At the same time, we also hope to question the ways that an overemphasis on “global” or “diaspora” as academic buzzwords which, as Sau-ling Wong has noted, can result in the glossing over of local, regional and national levels of organization, and distract from nation-based identities (such as Asian American) that allow for coalition building and empowerment. These terms can become so broad and all encompassing as to lose their specificity of meaning, or merely become a means of expressing old concepts in new packaging.

We cannot ignore the continued power of nation states to define both national and local contexts that shape the constraints under which actors explore and express identities.
• In what ways do state constructions of legal or cultural citizenship define the parameters within which local communities operate?
• In the context of shifting global economies, it is also important to consider how Asian diaspora populations interact with others in their countries of residence. How do the politics of race and multiculturalism in Brazil, the UK, South Africa, the U.S. and elsewhere differentially shape the lives of Asian populations in those locations?
• How does the broader consumption of “Asian” culture through transnational Asian foods, goods, popular culture, movies, affect mainstream perceptions of Asians in a given location?
• How do neoliberal economic reforms accompanying globalization and the emergence of various Asian countries as global powers shape interactions between Asian immigrant entrepreneurs and local populations?


Please submit proposals to Joseph Villafuerte at global.is.asian09@gmail.com no later than January 15, 2009.

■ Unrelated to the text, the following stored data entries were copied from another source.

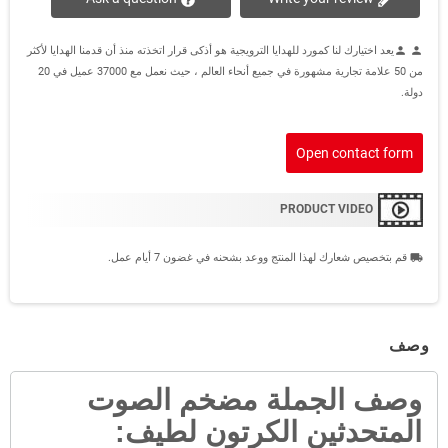
يعد اختيارك لنا كمورد للهدايا الترويجية هو أذكى قرار اتخذته منذ أن قدمنا الهدايا لأكثر
person
person
من 50 علامة تجارية مشهورة في جميع أنحاء العالم ، حيث نعمل مع 37000 عميل في 20
دولة.
Open contact form
PRODUCT VIDEO
قم بتخصيص شعارك لهذا المنتج ووعد بشحنه في غضون 7 أيام عمل.
local_shipping
وصف
وصف
الجملة مضخم الصوت
المتحدثين الكرتون لطيف
:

All proposals must include:
1. 250-300 word abstract
2. one-page CV, including full contact information
3. A list of any audio or visual equipment needed for the presentation.

Wednesday, October 1, 2008

Welcome!

A new academic year is starting, and we would like to welcome all of the new ASAGSG members we met during the Week of Welcome Resource Fair on September 16. Please contact Catherine if you haven't yet been included in our listserve: cmfung@ucdavis.edu.

We're looking forward to another productive year. First, to recap the last academic year, since we seemed to have neglected to do so on this blog...

-- We got together and got to meet each other during some fabulous potluck parties.

-- We collaborated with the Asian Pacific American Law Students' Association (APALSA) at UC Davis, and together launched a mentoring program geared toward informing undergraduates interested in applying to law school and graduate school.

-- We organized a panel about applying to graduate and law school. Our guest panelists were Bill Hing, Dina Okamoto, Mark Jerng, and Fatima Garcia.

-- We cohosted and participated in the Asian Pacific American National Graduate Student Conference, which was held at UC Berkeley.

-- We sponsored speakers for various Asian American events on campus.